Tomorrow Machine, New Gestures of Edible Packaging

In his 1964 essay “Le geste et la parole”, the French anthropologist Leroi-Gourhan outlined the basis for a new perspective on social sciences: the archaeology of gestures. Man’s evolution, according to Leroi-Gourhan, was mainly connected to the conquest of the upright position and the collateral development of manual coordination. Even if it is impossible to determine the way our ancestors moved their hands, artefacts can help us to investigate it retrospectively. In a functionalist perspective, the form of an object follows the way we interact with it; that’s why its affordances have frozen hominids’ gestures, offering an insight about their habits and their material constraints.

As time went by, mutations in our gestures got more and more conditioned by social conventions. The establishment of good manners, in facts, has progressively codified the way we deal with objects, and have become stricter as we get closer to the quintessential social activity, dining. “Don’t drink from the bottle”, “Sip from the side of a spoon”, “Don’t push your plate away when you’re finished”, are just a few examples of social obligations that influence our gestures and our relationship with objects.

Going back to our days, it’s the evolution of packaging in its most surprising and futuristic shapes that is challenging the way we handle food and tableware. Tomorrow Machine, a Swedish product design studio founded by Hannah Billqvist and Anna Glansén, is drastically reconsidering the way we wrap and consume our courses. Their innovative concepts are deeply motivated by an environmental concern: waste (and plastic) reduction is an issue that should engage everybody, with a particular reference to designers themselves, whose work has a clear social responsibility.

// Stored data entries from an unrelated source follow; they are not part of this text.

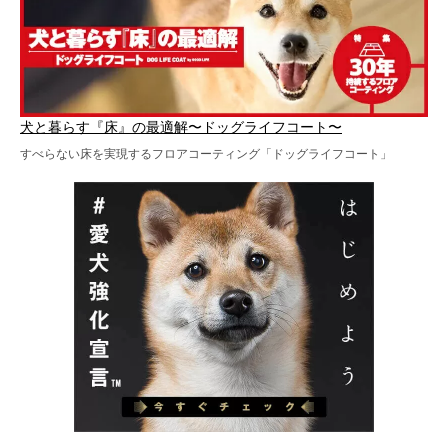
犬と暮らす『床』の最適解〜ドッグライフコート〜
すべらない床を実現するフロアコーティング「ドッグライフコート」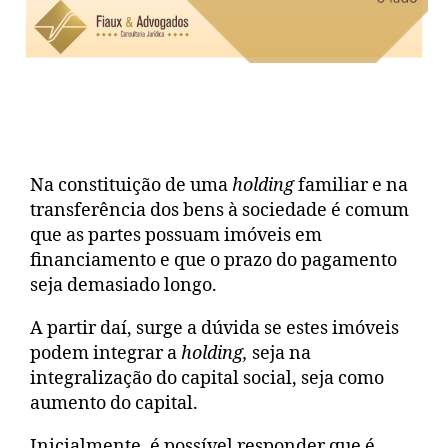
Na constituição de uma
holding
familiar e na
transferência dos bens à sociedade é comum
que as partes possuam imóveis em
financiamento e que o prazo do pagamento
seja demasiado longo.
A partir daí, surge a dúvida se estes imóveis
podem integrar a
holding,
seja na
integralização do capital social, seja como
aumento do capital.
Inicialmente, é possível responder que é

Nevertheless, their research encompasses a clear aesthetic dimension and touches the way we are supposed to touch and eat food in a social perspective. In their “This Too Shall Pass” collection, every package naturally decomposes or dissolves in water, thanks to the use of wax-coated caramelized sugar or agar seaweed gel. Thus, it implies a different manipulation: we are not only invited to break the packaging as if we were eating a soft-boiled egg, but also to dispose it in a different way, taking for granted that it disappear in the kitchen sink without our intervention. What a big difference from current etiquette: not only the contact between food and hands is going to become inevitable, but also the break of a container is soon going to become socially acceptable.